* **Exercise aim**: Collect all lines from the records below that include the word "الجامعة".

* **Provided records**:
━━━━━━

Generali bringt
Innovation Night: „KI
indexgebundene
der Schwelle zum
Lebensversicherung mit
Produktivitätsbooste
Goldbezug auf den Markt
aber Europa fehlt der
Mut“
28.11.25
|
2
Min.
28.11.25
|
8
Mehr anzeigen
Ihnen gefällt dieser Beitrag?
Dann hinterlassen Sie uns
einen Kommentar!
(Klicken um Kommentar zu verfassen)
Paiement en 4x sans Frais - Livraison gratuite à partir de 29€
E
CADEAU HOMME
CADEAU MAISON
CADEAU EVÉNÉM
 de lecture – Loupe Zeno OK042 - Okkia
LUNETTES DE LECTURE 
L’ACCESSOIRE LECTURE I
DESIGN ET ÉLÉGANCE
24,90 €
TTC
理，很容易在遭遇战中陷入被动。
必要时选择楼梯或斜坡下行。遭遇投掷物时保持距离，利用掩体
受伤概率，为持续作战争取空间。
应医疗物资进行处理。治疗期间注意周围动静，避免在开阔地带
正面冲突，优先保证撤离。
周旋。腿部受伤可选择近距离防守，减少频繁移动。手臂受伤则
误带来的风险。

━━━━━━

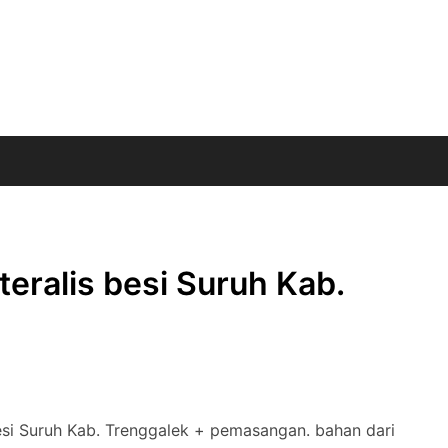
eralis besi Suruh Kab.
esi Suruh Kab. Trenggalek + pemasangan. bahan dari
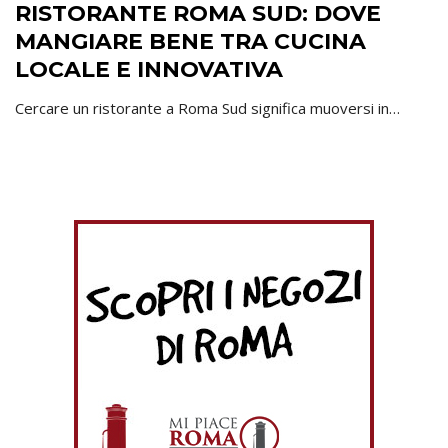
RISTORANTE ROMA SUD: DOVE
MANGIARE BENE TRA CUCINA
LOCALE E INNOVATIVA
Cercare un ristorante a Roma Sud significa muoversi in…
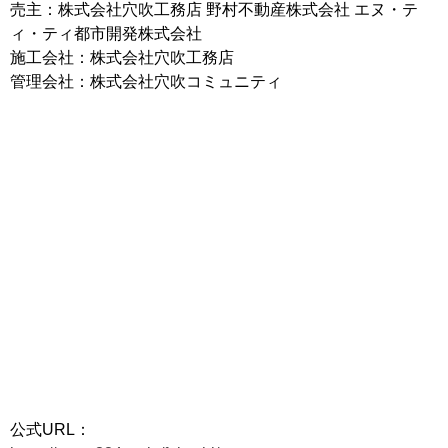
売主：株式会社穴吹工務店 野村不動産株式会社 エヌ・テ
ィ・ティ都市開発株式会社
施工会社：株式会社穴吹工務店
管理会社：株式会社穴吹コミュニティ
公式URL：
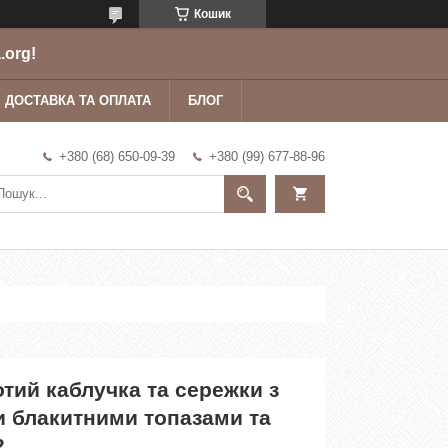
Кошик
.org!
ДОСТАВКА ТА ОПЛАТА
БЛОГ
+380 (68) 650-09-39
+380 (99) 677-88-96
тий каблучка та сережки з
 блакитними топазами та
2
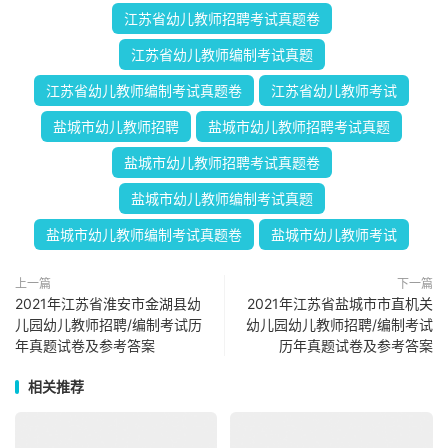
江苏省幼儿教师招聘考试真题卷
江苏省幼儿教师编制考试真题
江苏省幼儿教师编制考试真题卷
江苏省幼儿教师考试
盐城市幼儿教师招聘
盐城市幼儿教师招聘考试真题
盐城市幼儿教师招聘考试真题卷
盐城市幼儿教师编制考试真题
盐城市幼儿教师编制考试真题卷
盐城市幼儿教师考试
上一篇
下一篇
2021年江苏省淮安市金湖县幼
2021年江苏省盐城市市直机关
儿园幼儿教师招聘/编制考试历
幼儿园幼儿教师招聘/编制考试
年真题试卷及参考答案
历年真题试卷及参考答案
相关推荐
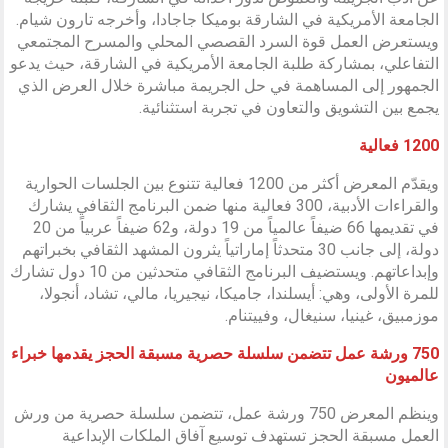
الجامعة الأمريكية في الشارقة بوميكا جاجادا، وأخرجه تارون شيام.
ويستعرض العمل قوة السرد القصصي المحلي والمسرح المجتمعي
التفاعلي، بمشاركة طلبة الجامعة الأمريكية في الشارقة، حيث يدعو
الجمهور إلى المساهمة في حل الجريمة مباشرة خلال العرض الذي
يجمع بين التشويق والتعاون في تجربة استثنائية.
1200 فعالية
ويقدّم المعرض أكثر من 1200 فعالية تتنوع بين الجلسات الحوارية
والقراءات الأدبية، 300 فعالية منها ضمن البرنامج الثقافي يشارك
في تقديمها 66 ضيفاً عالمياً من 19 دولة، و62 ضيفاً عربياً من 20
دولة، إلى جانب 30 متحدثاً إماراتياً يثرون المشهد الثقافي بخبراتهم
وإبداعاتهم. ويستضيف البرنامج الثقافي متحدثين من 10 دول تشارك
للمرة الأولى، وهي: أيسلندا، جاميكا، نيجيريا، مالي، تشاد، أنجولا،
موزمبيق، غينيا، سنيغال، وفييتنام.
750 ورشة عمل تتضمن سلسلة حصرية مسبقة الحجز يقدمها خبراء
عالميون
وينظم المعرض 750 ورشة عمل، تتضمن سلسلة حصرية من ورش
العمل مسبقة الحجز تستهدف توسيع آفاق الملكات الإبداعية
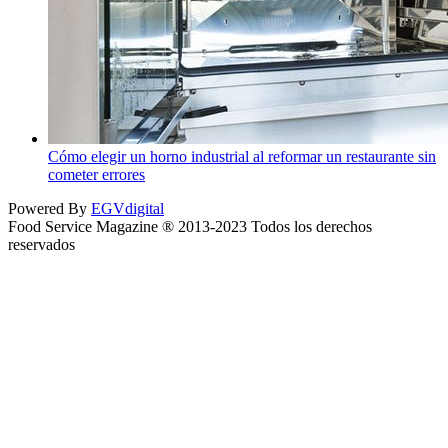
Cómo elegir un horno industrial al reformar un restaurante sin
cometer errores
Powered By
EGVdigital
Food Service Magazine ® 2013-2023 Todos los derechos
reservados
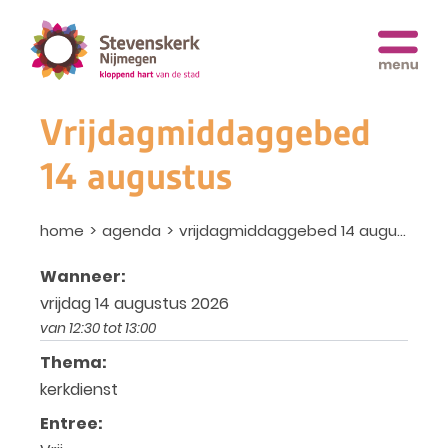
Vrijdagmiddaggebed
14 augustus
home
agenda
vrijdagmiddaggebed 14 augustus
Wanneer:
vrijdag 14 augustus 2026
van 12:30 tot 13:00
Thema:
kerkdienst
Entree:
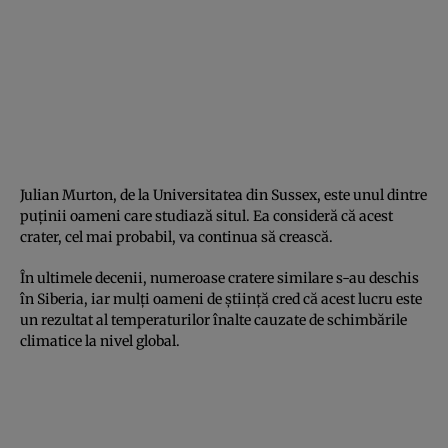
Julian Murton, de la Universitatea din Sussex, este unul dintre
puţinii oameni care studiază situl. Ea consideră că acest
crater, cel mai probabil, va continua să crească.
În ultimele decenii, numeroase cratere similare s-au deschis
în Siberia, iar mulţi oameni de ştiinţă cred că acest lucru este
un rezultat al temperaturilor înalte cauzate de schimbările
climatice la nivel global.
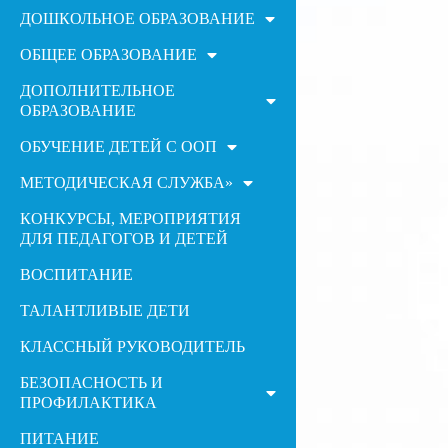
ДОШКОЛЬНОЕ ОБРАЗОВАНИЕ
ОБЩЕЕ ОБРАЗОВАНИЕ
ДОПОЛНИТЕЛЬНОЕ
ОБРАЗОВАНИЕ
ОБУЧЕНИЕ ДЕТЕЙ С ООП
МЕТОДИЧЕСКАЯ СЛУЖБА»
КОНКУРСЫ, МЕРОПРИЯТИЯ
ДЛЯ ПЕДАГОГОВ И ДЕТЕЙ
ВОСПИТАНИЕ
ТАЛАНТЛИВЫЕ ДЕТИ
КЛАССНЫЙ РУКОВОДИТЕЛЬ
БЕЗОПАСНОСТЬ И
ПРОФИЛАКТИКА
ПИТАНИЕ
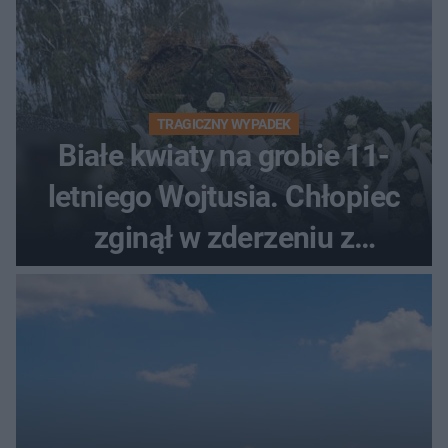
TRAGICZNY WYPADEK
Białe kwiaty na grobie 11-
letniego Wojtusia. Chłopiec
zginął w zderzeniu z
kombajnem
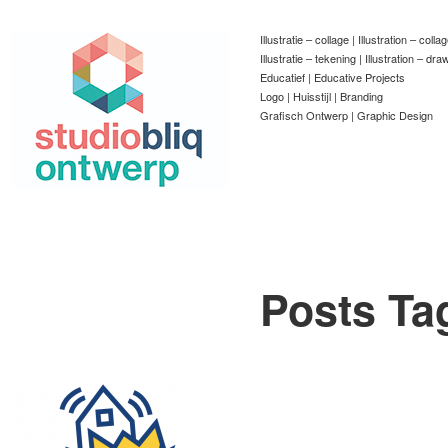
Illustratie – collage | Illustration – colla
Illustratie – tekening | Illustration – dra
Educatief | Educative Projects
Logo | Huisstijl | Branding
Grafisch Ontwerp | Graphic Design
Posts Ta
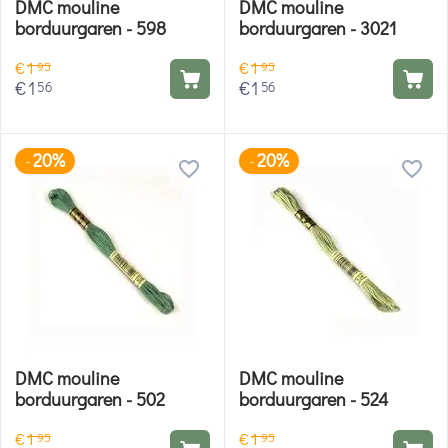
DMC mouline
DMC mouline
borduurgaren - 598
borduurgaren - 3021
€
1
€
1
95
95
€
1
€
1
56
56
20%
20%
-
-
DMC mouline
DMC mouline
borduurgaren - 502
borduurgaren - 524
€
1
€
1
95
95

━━━━━━

* **Written solution**:
الجامعة الأمريكية في الشارقة بوميكا جاجادا، وأخرجه تارون شيام.
التفاعلي، بمشاركة طلبة الجامعة الأمريكية في الشارقة، حيث يدعو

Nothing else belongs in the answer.